US navy sends nuclear submarine to Middle East amid soaring Iran tensions
In rare move, Pentagon publishes picture of guided-missile submarine transiting the Suez Canal, says vessel will ‘help ensure regional maritime security and stability’
The US military announced Saturday that it had dispatched a nuclear-powered guided-missile submarine to the Middle East to “help ensure regional maritime security and stability” amid increasing tensions with Iran.
In a rare move, the Pentagon released a picture of the USS Florida, an Ohio-class submarine, as it transited the Suez Canal on its way to the Persian Gulf. The US usually does not disclose the locations of its submarines while they are at sea.
“It is capable of carrying up to 154 Tomahawk land-attack cruise missiles and is deployed to US 5th Fleet to help ensure regional maritime security and stability,” fleet spokesperson Commander Timothy Hawkins said in a statement.
Hawkins said the submarine entered the region Thursday and began crossing the canal on Friday.
The show of force comes amid heightened tensions with Iran, which continues to harass shipping and attack oil tankers in the area, including several owned by Israelis.
Iran has also stepped up attacks by its proxies on US forces in the region.
Last month, a US contractor was killed and five US service members and one other US contractor were wounded when a drone struck a facility on a coalition base in northeast Syria.
In a statement, the Defense Department said the intelligence community had determined the unmanned aerial vehicle was of Iranian origin.
US Defense Secretary Lloyd Austin said US Central Command forces retaliated with “precision airstrikes” against facilities in eastern Syria used by groups affiliated with Iran’s Islamic Revolutionary Guard Corps.
The Wall Street Journal quoted US officials as saying that they had intelligence that Iran was planning further attacks across the region in the near term.
The 5th Fleet patrols the crucial Strait of Hormuz, the narrow mouth of the Persian Gulf through which 20% of all oil transits. Its region includes the Bab el-Mandeb Strait off Yemen and the Red Sea stretching up to the Suez Canal, the Egyptian waterway linking the Mideast to the Mediterranean Sea.
Tomahawk cruise missiles launched from ships or submarines can hit targets up to 2,500 kilometers (1,500 miles away).
The move also comes with heightened tensions between Israel and Iran amid a general spike in violence in Israel, Lebanon, the West Bank and Gaza.
Israel has allegedly launched a series of airstrikes in Syria in recent weeks, including a strike Tuesday that killed two Iranian military advisers, prompting vows of revenge from Tehran.
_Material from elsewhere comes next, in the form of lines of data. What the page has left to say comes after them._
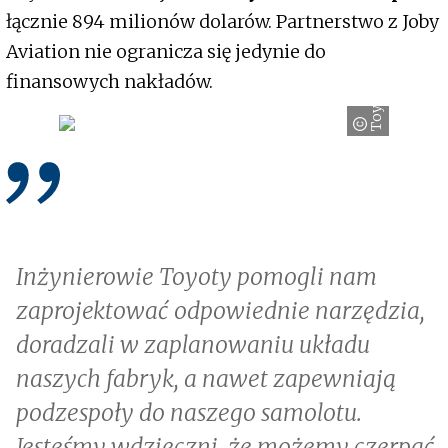
łącznie 894 milionów dolarów. Partnerstwo z Joby
Aviation nie ogranicza się jedynie do
finansowych nakładów.
Toyota
Inżynierowie Toyoty pomogli nam
zaprojektować odpowiednie narzędzia,
doradzali w zaplanowaniu układu
naszych fabryk, a nawet zapewniają
podzespoły do naszego samolotu.
Jesteśmy wdzięczni, że możemy czerpać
“We will avenge the blood of martyrs Milad Heydari and Meqdad Meqdani,” IRGC spokesman Ramazan Sharif vowed, as thousands gathered in central Tehran to mourn them, chanting “down with Israel.”
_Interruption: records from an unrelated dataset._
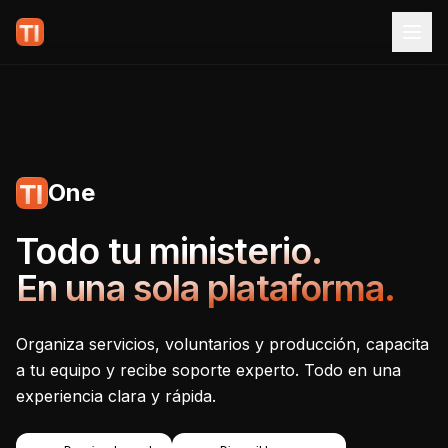
One
Tecnoiglesia One - Plataf
Todo tu ministerio.
En una sola plataforma.
Organiza servicios, voluntarios y producción, capacita
a tu equipo y recibe soporte experto. Todo en una
experiencia clara y rápida.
As a general rule, Israel’s military does not comment on specific strikes in Syria, but it has acknowledged conducting hundreds of sorties against Iran-backed groups attempting to gain a foothold in the country over the last decade.
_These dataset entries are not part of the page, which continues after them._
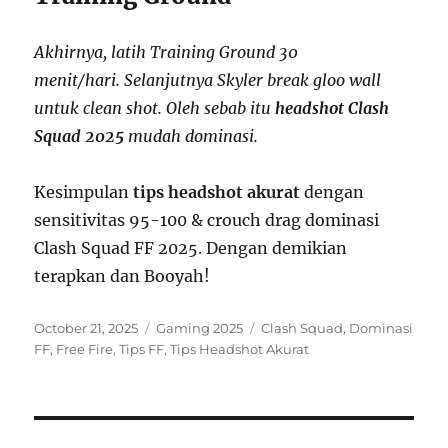
Akhirnya, latih Training Ground 30
menit/hari. Selanjutnya Skyler break gloo wall
untuk clean shot. Oleh sebab itu
headshot Clash
Squad 2025
mudah dominasi.
Kesimpulan
tips headshot akurat
dengan
sensitivitas 95-100 & crouch drag dominasi
Clash Squad FF 2025. Dengan demikian
terapkan dan Booyah!
Posted
Categories
Tags
October 21, 2025
Gaming 2025
Clash Squad
,
Dominasi
on
FF
,
Free Fire
,
Tips FF
,
Tips Headshot Akurat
The IDF says it also attacks arms shipments believed to be bound for those groups, chief among them Hezbollah. Additionally, airstrikes attributed to Israel have repeatedly targeted Syrian air defense systems.
Iran, a key ally of Syrian President Bashar Assad, claims it only deploys military advisers in the conflict-ravaged country.
Iran’s foreign ministry spokesman, Nasser Kanani, accused Israel of bringing “war and insecurity” to the Middle East and of “creating discord in the region.”
Tuesday morning’s strike came a day after the Israeli Air Force said a drone downed in Israeli airspace was suspected to be Iranian.
The escalation of attacks comes after what appears to be a rare bombing in Megiddo by an armed man who infiltrated from Lebanon into Israel.
While many details of the investigation into the Megiddo bombing are barred from publication, the Haaretz news site cited speculation that the series of airstrikes on Iranian targets in Syria could indicate that the IRGC was involved in the latest security incidents.